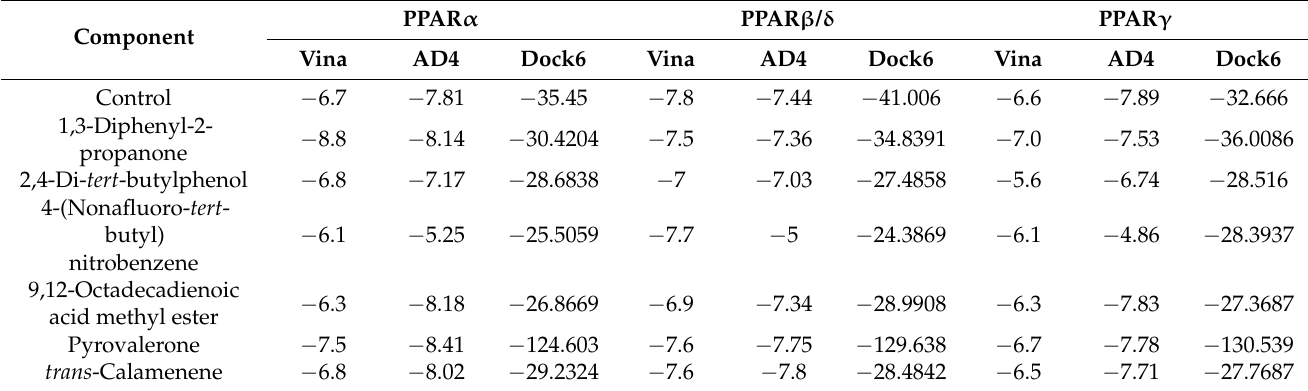
Table 2. In silico docking simulation of active volatile components of fermented soybean CGJ with PPARs. Component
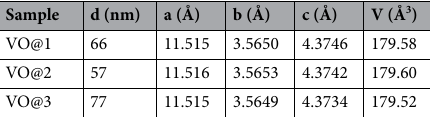
Table 1. Crystallite sizes, lattice parameters of V 2 O 5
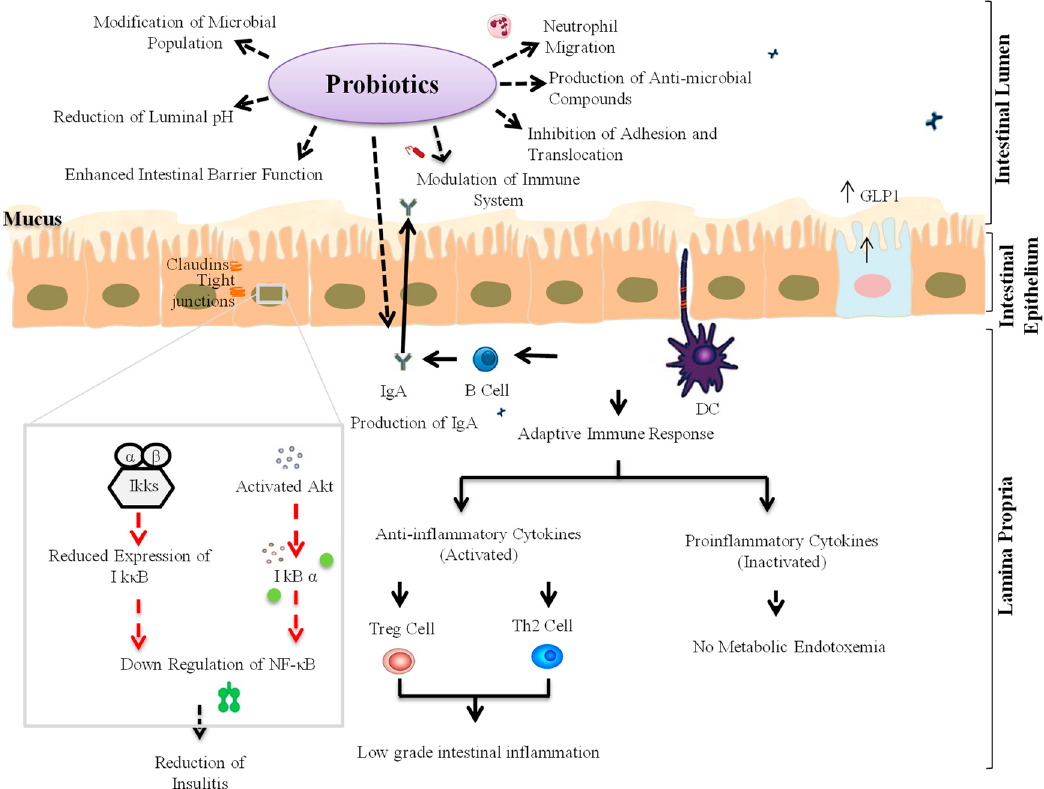
Figure 3. Schematic representations of mechanisms of actions through which specific probiotic strains might help in the amelioration of T1D. Akt: protein kinase B; DCs: Dendritic cells; GLP-1: Glucagon-like peptide-1; NF- κ B: Nuclear factor kappa-light-chain-enhancer of activated B-cells; I κ B α : I kappa B kinase; IkkB: I κ B kinase beta; IgA: Immunoglobulin A; Treg: T regulatory cell; Th2: T-helper cell 2.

* **WHAT THIS TASK INVOLVES**: Return each line of the material exactly as written; exclude the pictures.

* **YOUR SOLUTION**:
Table 2. In silico docking simulation of active volatile components of fermented soybean CGJ with PPARs. Component
Table 1. Crystallite sizes, lattice parameters of V 2 O 5
Figure 3. Schematic representations of mechanisms of actions through which specific probiotic strains might help in the amelioration of T1D. Akt: protein kinase B; DCs: Dendritic cells; GLP-1: Glucagon-like peptide-1; NF- κ B: Nuclear factor kappa-light-chain-enhancer of activated B-cells; I κ B α : I kappa B kinase; IkkB: I κ B kinase beta; IgA: Immunoglobulin A; Treg: T regulatory cell; Th2: T-helper cell 2.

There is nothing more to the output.